Елисей спал по-стариковски, поминутно просыпаясь и видя обрывки снов. Снилась маленькая Аглая, шести- или семилетняя. К ней приставал какой-то взрослый хлыщ с медовой улыбочкой, и Елисей пытался сокрушить его правым джебом, но удар во сне не удался, рука обмякла, сдулась, не долетев до цели. Еще снился Роберт Де Ниро, очень старый, с очень морщинистым лицом. И почему-то Елисею во сне предстояло участвовать с этим Робертом Де Ниро в свингерской вечеринке. Еще снились лифты. Лифты вылетали из своих шахт и несли Елисея куда-то по воздуху или по рельсам, которые спиралями обвивали многоэтажные офисные здания из стекла, металла и сверкающих солнечных бликов. Сны с лифтами у Елисея были повторяющиеся из ночи в ночь и всегда сопровождались эрекцией. Наутро он проснулся, заставил себя сделать зарядку, выпил кофе без кофеина, розувастатин, бетаблокатор, витамины группы B, кардиоаспирин (чтобы не пить алка-зельтцер) и позвонил Двойре Мейровне Розенштуцен, известному на Рублевском шоссе и на Золотой миле психиатру.

Двойра Мейровна пользовала от депрессии сильных мира сего, а Елисею просто симпатизировала и брала с него символическую плату 5500 рублей за визит. Что назначит Двойра Мейровна, было заранее известно. Прежде чем перейти к антидепрессантам, она всегда предлагала пациентам витамины и травяной израильский препарат нервин, который коробками везли в Москву все, кто посещал Святую землю. У Елисея этого нервина был полный шкаф, но по роду профессии он был принципиальным противником самолечения и потому записал Аглаю на 18:00.

«Малыш, привет, ты как? – спросил Елисей в ватсапе. – Можешь сегодня в шесть пойти к доктору? Это в центре. Я пойду с тобой. Если можешь, давай встречаться без четверти шесть на Горьковской в центре зала. А? Папа». Через минуту пришел ответ: «Пап, спасибо. Но в Москве нет станции метро Горьковская. Может Тверская?» Елисей погуглил, установил, что «Горьковская» – да, переименована в «Тверскую», посочувствовал писателю Горькому, которому, наверное, особенно обидно было слететь с карты Московского метрополитена, в то время как соседи его Пушкин и Чехов в названиях станций остались. И написал дочке: «Тверская, да.
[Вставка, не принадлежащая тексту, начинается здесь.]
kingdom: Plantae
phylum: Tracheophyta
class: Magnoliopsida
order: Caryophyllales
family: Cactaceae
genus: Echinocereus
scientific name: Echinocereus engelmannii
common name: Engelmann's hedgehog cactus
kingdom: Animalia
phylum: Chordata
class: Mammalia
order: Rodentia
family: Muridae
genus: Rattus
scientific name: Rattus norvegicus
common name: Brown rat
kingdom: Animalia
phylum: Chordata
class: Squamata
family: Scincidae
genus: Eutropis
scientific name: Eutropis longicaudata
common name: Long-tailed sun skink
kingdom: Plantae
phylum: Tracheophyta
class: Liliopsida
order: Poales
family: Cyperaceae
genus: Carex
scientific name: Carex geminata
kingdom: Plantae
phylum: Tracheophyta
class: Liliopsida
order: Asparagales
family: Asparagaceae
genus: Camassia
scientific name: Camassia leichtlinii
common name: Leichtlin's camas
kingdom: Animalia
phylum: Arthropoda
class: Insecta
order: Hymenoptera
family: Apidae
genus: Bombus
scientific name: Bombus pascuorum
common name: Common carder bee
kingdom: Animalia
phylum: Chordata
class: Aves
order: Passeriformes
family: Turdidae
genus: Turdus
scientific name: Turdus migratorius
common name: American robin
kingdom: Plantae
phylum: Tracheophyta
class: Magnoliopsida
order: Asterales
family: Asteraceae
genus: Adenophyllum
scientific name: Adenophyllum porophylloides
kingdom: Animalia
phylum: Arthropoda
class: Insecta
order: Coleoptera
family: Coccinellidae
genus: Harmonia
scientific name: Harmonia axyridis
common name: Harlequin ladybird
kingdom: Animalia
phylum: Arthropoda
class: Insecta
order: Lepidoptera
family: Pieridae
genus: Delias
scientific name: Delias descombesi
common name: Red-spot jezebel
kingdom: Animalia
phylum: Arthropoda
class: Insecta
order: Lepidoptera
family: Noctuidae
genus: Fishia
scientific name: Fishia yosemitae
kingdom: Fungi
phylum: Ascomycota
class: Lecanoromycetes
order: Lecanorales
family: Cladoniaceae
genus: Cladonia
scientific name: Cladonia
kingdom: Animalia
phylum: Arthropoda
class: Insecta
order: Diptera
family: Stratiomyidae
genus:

Папка старый».

Ровно без четверти шесть Елисей припарковал машину на Тверском бульваре возле Макдоналдса, заплатил за парковку как за стоянку небольшой океанской яхты и спустился в метро. Люди на эскалаторе были разноцветные. Городская толпа больше не одевалась сплошь в черное, как бывало, когда Елисей еще пользовался метро регулярно. У некоторых молодых людей волосы были неестественных цветов – зеленого, голубого и красного. У всех молодых мужчин были голые щиколотки и бородатые лица. На корточках в центре зала сидела стая кавказцев в черных шапочках. А посреди их стаи, отрешенно глядя куда-то вдаль, стояла Аглая.

О, как же она была прекрасна в этой ее длинной бордовой юбке, черной кожаной куртке, черных тяжелых ботинках и с льняными ее волосами, перехваченными черной лентой. Обычно Аглая сутулилась, но теперь распрямилась вся, как будто чтобы не расплескать переполнявшее ее горе. Лицо ее было очень бледным, почти прозрачным, алебастровым, строгим, так что сидевшие вокруг нее на корточках молодые кавказцы даже и не пытались обратиться к ней, познакомиться или пошутить.

– Пап, привет, – Аглая обняла и поцеловала отца, и на щеке остался холодный след, как если бы целовала снежная королева.

Елисей взял Аглаю под руку и повел осторожно, как нес бы хрустальный бокал, до краев наполненный горьким и дорогим вином. На эскалаторе Аглая улыбнулась краешками губ и сказала:

– Пап, ты когда пишешь в ватсапе, я и так вижу, что это пишешь ты. А по тому, что там расставлены все запятые, я сразу понимаю, что это пишешь ты. Не обязательно в конце еще и подписываться «папа», – и улыбнулась снова.

И Елисей был рад, что сумел заставить дочку улыбнуться.